• Tuesday, April 23, 2024

Dr. Chinnaiah Jangam Receives the Prestigious A.K. Ramanujan Book Prize for Translation, Elevating Dalit Literature on the Global Stage

Discover the transformative power of Dalit literature with Dr. Chinnaiah Jangam's award-winning translation of "Gabbilam," shedding light on Andhra Pradesh's Dalit Movement.
on Feb 29, 2024
Dr. Chinnaiah Jangam Receives the Prestigious A.K. Ramanujan Book Prize for Translation, Elevating Dalit literature on the Global Stage

The poetry collection 'Gabbilam' provides unique insights on Andhra Pradesh's Dalit Movement prior to independence.

Dr.
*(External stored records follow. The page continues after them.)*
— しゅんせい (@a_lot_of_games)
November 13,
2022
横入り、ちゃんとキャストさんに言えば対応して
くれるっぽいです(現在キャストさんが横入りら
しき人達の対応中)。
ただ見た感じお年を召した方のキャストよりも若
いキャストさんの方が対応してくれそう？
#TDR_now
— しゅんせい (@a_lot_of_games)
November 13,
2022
Chinnaiah Jangam, an Indian-origin writer of Telugu heritage and a Professor of History at Carleton University in Ottawa, Canada, has received the coveted A.K. Ramanujan Book Prize for Translation (South Asia), providing a substantial boost to vernacular Dalit literature.
Dr. Jangam is honoured for his translation of "Gabbilam: A Dalit Epic" by Gurram Jashuva, widely regarded as the Father of Telugu Dalit Literature. The Sheraton Grand Hotel in Seattle, Washington, USA, will host the award ceremony.

Dr. Jangam spoke with The Mooknayak about the award's significance, emphasising its prestigious reputation in the South Asian profession. He underlined the prize's global recognition and emphasised its historical significance as the first time two Dalit writings were chosen for this prestigious award. "This is the first time two Dalit writings have been chosen for honours; one is my translation of Gabbilam, and the other is Sailaja Paik's book. It is important to emphasise that Dalit literature is becoming recognised as an emergent subject of study that challenges the status quo in South Asian studies', he remarked.
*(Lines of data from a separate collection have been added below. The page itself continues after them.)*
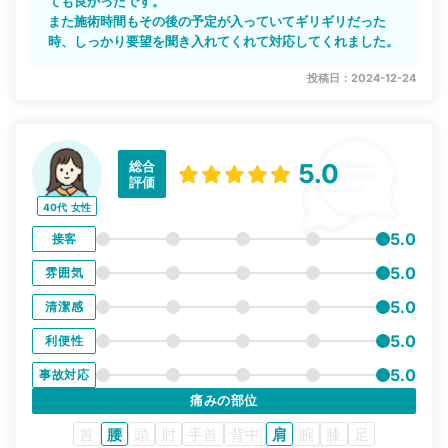
ても良かったです。
また施術時間もその後の予定が入っていてギリギリだった
時、しっかり要望を聞き入れてくれて対応してくれました。
投稿日：2024-12-24
総合
5.0
評価
40代
女性
5.0
接客
5.0
雰囲気
5.0
清潔感
5.0
利便性
5.0
事故対応
痛みの部位
首
腰
頭
肘
手首
背中
肩
腕
膝
足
Jangam stated regarding the author, "Gurram Jashuva, the original author of 'Gabbilam,' is hailed as a pioneer in Dalit literature in Telugu and is often referred to as the father of Dalit literature." He made history as the first Dalit writer to write poetry in traditional Telugu, using Sanskrit-style metres to show his equality with the Brahmin pandits of his period. Jashuva's broad corpus of work explored a wide range of issues, with a special emphasis on the sufferings of untouchables. His writings not only fought caste injustice, but also pushed for Dalits' equal rights and representation in all aspects of life.

Continuing, Jangam stated, "The poetry collection 'Gabbilam' provides unique insights on the Dalit Movement in Andhra Pradesh before to independence. Jashuva's writings demonstrate the complex character of Dalit struggles, highlighting their capacity to convey their experiences through classical poetry. As an anti-caste thinker, Jashuva used his creative endeavours to highlight the humanity of Dalits, contributing to a rich canon of literature that evolved from the Dalit movement prior to independence. This literary production mirrored vibrant political movements, jointly defining the sociopolitical environment of the time.

In terms of notable lines or situations in the novel, Jangam stated, "Several poignant lines and scenes in 'Gabbilam' evoke empathy and shed light on the harsh realities faced by Dalits." The protagonist's resolve to stay celibate as a sort of protest against caste tyranny is a powerful act of defiance, aimed at preventing future generations from experiencing the same humiliations. Furthermore, the title, 'Gabbilam,' meaning bat, acts as a revolutionary symbol, symbolising the condition of untouchables, who were frequently seen as inferior to animals in society."

In addition to his translation work, Dr. Chinnaiah Jangam has made substantial contributions to academia with his book 'Dalits and the Making of Modern India,' released by Oxford University Press in 2017. This significant essay argues for Dalits' central role in shaping India's national identity and politics.

Dr. Jangam thinks that Dalits played an equal role in shaping India as a nation, providing ideas and campaigning for ideals of equality and human decency. Dalits contributed significantly to ensuring that these values were inscribed in the preamble of the Indian constitution, which was prepared by B.R. Ambedkar.